**Directions for this task:**
What you return should match the listing exactly, minus its images.

**Data provided:**
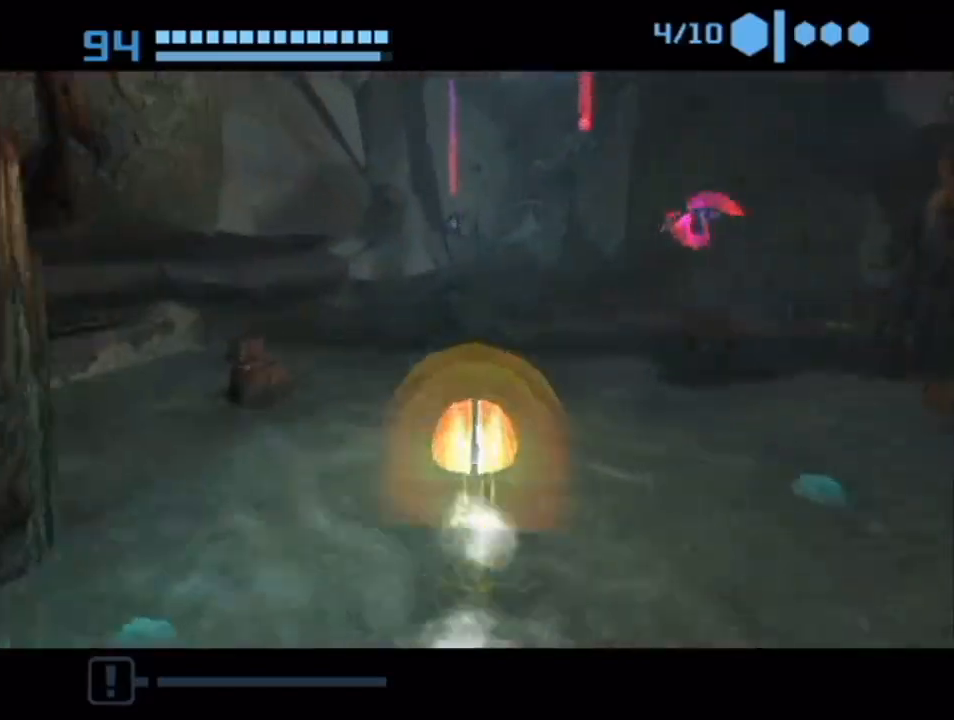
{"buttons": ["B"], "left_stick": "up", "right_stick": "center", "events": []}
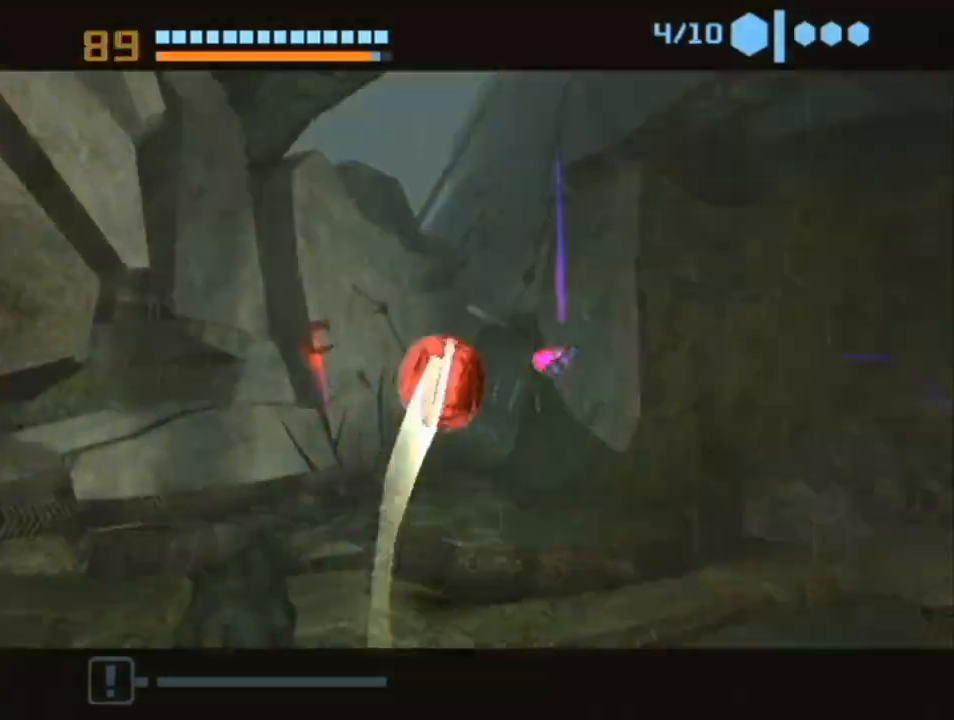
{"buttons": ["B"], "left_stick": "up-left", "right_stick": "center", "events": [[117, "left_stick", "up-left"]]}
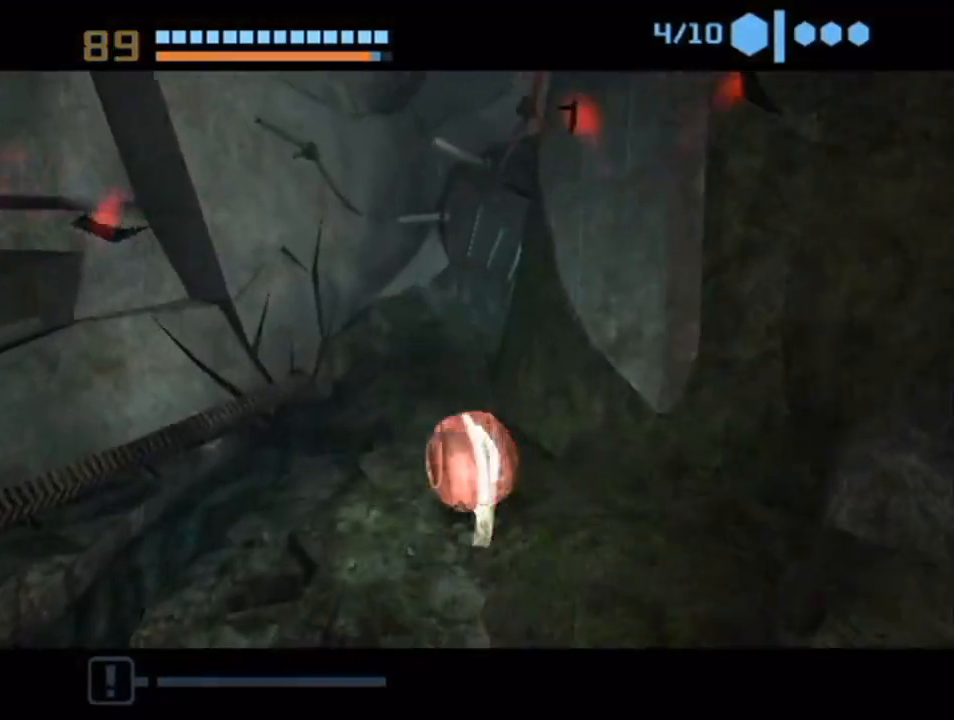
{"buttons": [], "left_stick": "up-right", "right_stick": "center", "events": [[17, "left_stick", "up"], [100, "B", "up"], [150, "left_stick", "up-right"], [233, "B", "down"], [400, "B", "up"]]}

**Exercise solution:**
{"buttons": ["B"], "left_stick": "up", "right_stick": "center", "events": []}
{"buttons": ["B"], "left_stick": "up-left", "right_stick": "center", "events": [[117, "left_stick", "up-left"]]}
{"buttons": [], "left_stick": "up-right", "right_stick": "center", "events": [[17, "left_stick", "up"], [100, "B", "up"], [150, "left_stick", "up-right"], [233, "B", "down"], [400, "B", "up"]]}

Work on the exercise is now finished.